Available records Block Start

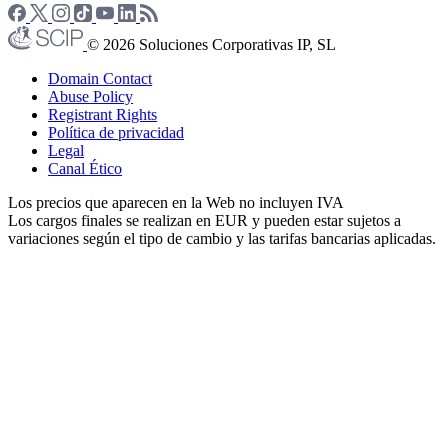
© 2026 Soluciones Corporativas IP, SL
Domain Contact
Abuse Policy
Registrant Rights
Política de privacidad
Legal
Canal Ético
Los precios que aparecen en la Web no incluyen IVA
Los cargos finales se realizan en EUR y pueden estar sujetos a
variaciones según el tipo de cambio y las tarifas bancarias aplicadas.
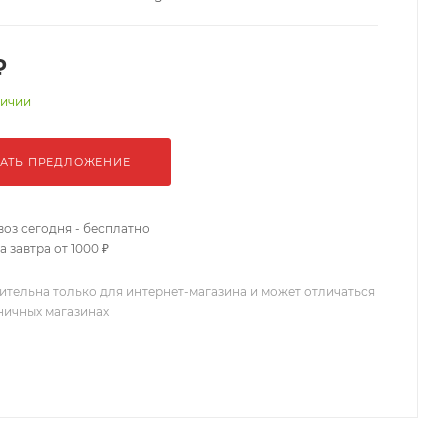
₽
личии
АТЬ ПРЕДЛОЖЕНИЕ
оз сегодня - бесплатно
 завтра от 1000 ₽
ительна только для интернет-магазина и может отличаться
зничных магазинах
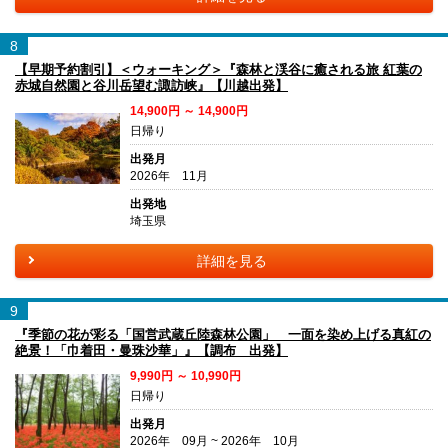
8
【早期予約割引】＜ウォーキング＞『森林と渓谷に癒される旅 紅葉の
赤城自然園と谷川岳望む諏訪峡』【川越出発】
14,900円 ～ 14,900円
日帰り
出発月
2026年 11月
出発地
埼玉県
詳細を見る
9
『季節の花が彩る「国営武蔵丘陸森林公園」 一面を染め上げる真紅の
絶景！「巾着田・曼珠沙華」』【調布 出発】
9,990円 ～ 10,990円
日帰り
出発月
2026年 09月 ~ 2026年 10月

Available records Block End

#### [The task]
Copy the text from every entry above, character for character, and leave the pictures out of your copy.

#### [Answer]
© 2026 Soluciones Corporativas IP, SL
Domain Contact
Abuse Policy
Registrant Rights
Política de privacidad
Legal
Canal Ético
Los precios que aparecen en la Web no incluyen IVA
Los cargos finales se realizan en EUR y pueden estar sujetos a
variaciones según el tipo de cambio y las tarifas bancarias aplicadas.
₽
личии
АТЬ ПРЕДЛОЖЕНИЕ
оз сегодня - бесплатно
 завтра от 1000 ₽
ительна только для интернет-магазина и может отличаться
зничных магазинах
8
【早期予約割引】＜ウォーキング＞『森林と渓谷に癒される旅 紅葉の
赤城自然園と谷川岳望む諏訪峡』【川越出発】
14,900円 ～ 14,900円
日帰り
出発月
2026年 11月
出発地
埼玉県
詳細を見る
9
『季節の花が彩る「国営武蔵丘陸森林公園」 一面を染め上げる真紅の
絶景！「巾着田・曼珠沙華」』【調布 出発】
9,990円 ～ 10,990円
日帰り
出発月
2026年 09月 ~ 2026年 10月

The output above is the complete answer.